WHAT YOU WILL DO
If a record below holds a picture, leave the picture out and copy the rest exactly.

EXTRACTED MATERIAL
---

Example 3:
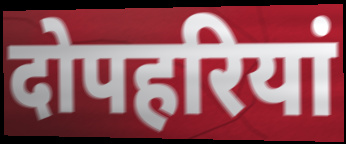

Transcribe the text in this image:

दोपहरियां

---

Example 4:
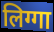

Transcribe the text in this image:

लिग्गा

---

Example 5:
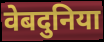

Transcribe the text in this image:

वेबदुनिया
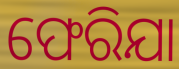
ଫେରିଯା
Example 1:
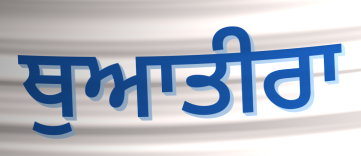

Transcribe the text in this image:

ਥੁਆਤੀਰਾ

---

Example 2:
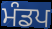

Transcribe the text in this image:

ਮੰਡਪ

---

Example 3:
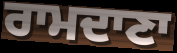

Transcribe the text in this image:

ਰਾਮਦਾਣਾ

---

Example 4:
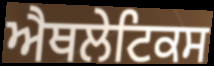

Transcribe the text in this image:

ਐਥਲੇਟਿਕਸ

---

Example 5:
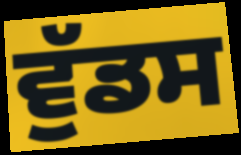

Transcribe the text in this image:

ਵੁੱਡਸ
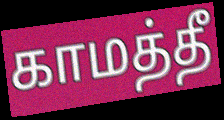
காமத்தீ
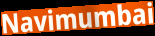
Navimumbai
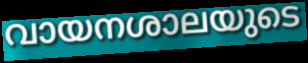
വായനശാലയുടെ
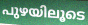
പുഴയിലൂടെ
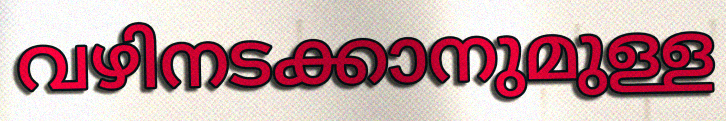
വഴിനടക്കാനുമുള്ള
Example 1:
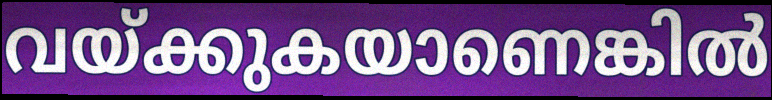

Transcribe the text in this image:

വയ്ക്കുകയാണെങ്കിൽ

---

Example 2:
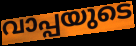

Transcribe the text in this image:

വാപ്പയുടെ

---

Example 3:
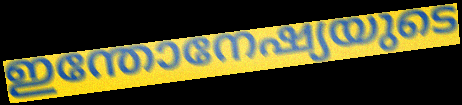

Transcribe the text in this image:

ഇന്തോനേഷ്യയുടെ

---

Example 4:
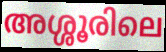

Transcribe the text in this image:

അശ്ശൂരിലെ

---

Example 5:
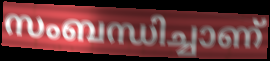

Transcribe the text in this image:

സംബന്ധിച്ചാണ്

SOLUTION TO THIS EXERCISE
---

Example 3:

Transcribe the text in this image:

दोपहरियां

---

Example 4:

Transcribe the text in this image:

लिग्गा

---

Example 5:

Transcribe the text in this image:

वेबदुनिया
ଫେରିଯା
Example 1:

Transcribe the text in this image:

ਥੁਆਤੀਰਾ

---

Example 2:

Transcribe the text in this image:

ਮੰਡਪ

---

Example 3:

Transcribe the text in this image:

ਰਾਮਦਾਣਾ

---

Example 4:

Transcribe the text in this image:

ਐਥਲੇਟਿਕਸ

---

Example 5:

Transcribe the text in this image:

ਵੁੱਡਸ
காமத்தீ
Navimumbai
വായനശാലയുടെ
പുഴയിലൂടെ
വഴിനടക്കാനുമുള്ള
Example 1:

Transcribe the text in this image:

വയ്ക്കുകയാണെങ്കിൽ

---

Example 2:

Transcribe the text in this image:

വാപ്പയുടെ

---

Example 3:

Transcribe the text in this image:

ഇന്തോനേഷ്യയുടെ

---

Example 4:

Transcribe the text in this image:

അശ്ശൂരിലെ

---

Example 5:

Transcribe the text in this image:

സംബന്ധിച്ചാണ്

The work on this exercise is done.